#### AVAILABLE DATA ####

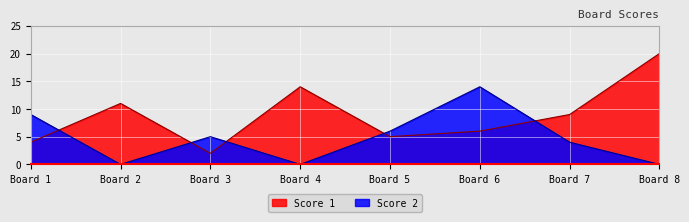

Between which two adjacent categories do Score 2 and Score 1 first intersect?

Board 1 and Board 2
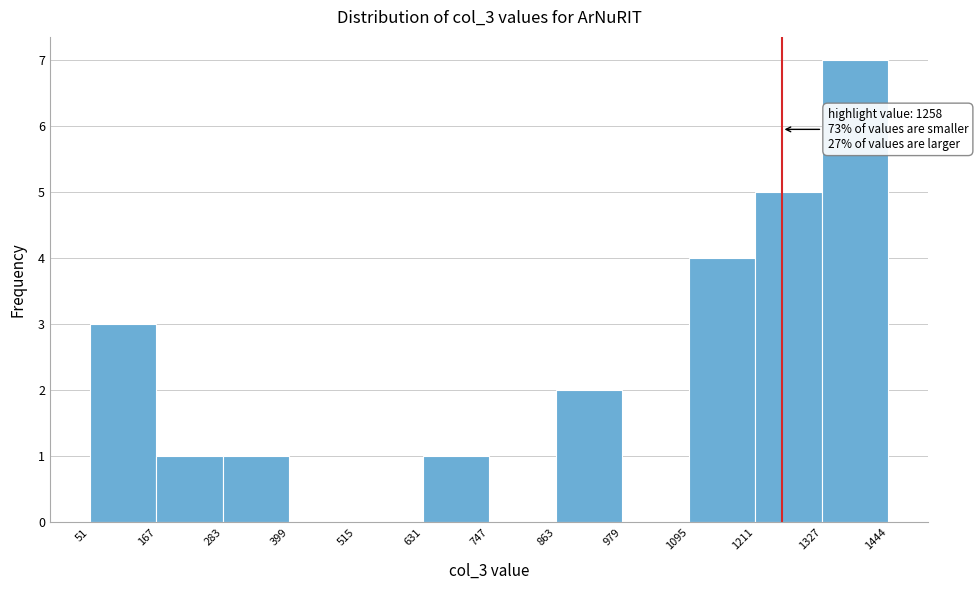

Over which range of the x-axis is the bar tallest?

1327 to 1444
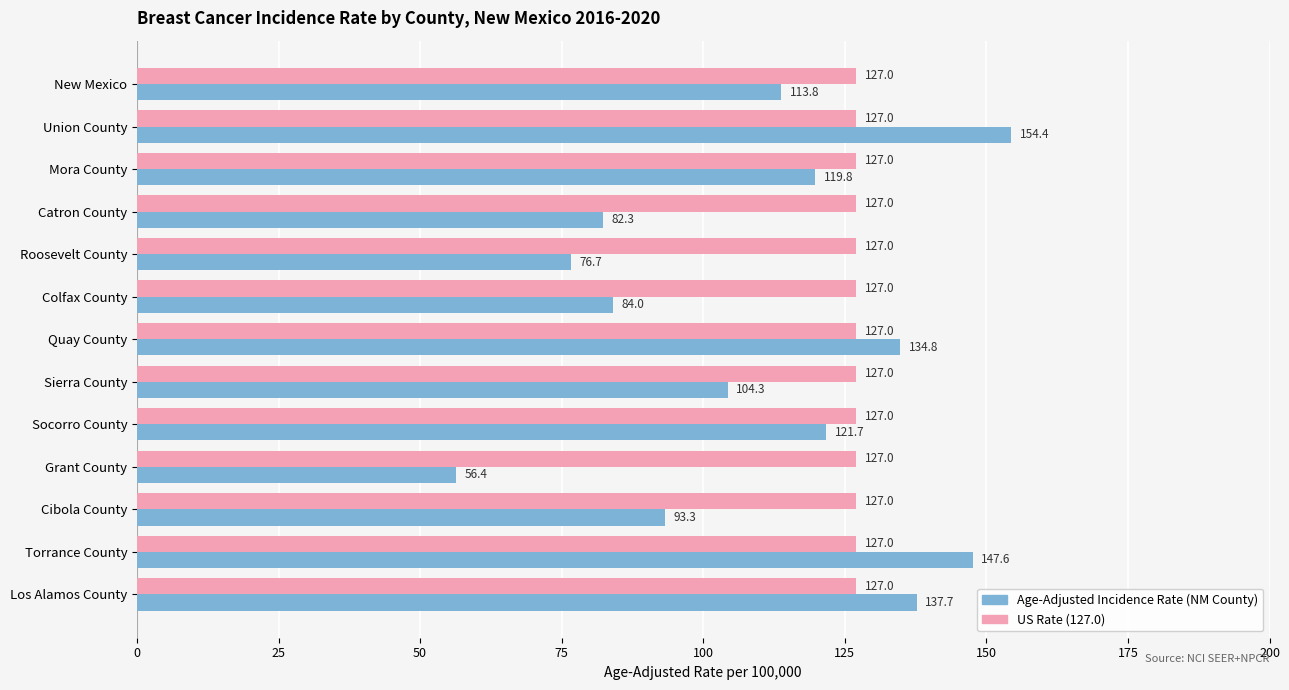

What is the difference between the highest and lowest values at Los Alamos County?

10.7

####

- _TASK REQUIREMENTS_: Copy out the text of every entry above word for word, leaving out the pictures.

- _ANSWER BELOW_:
Between which two adjacent categories do Score 2 and Score 1 first intersect?

Board 1 and Board 2

Over which range of the x-axis is the bar tallest?

1327 to 1444

What is the difference between the highest and lowest values at Los Alamos County?

10.7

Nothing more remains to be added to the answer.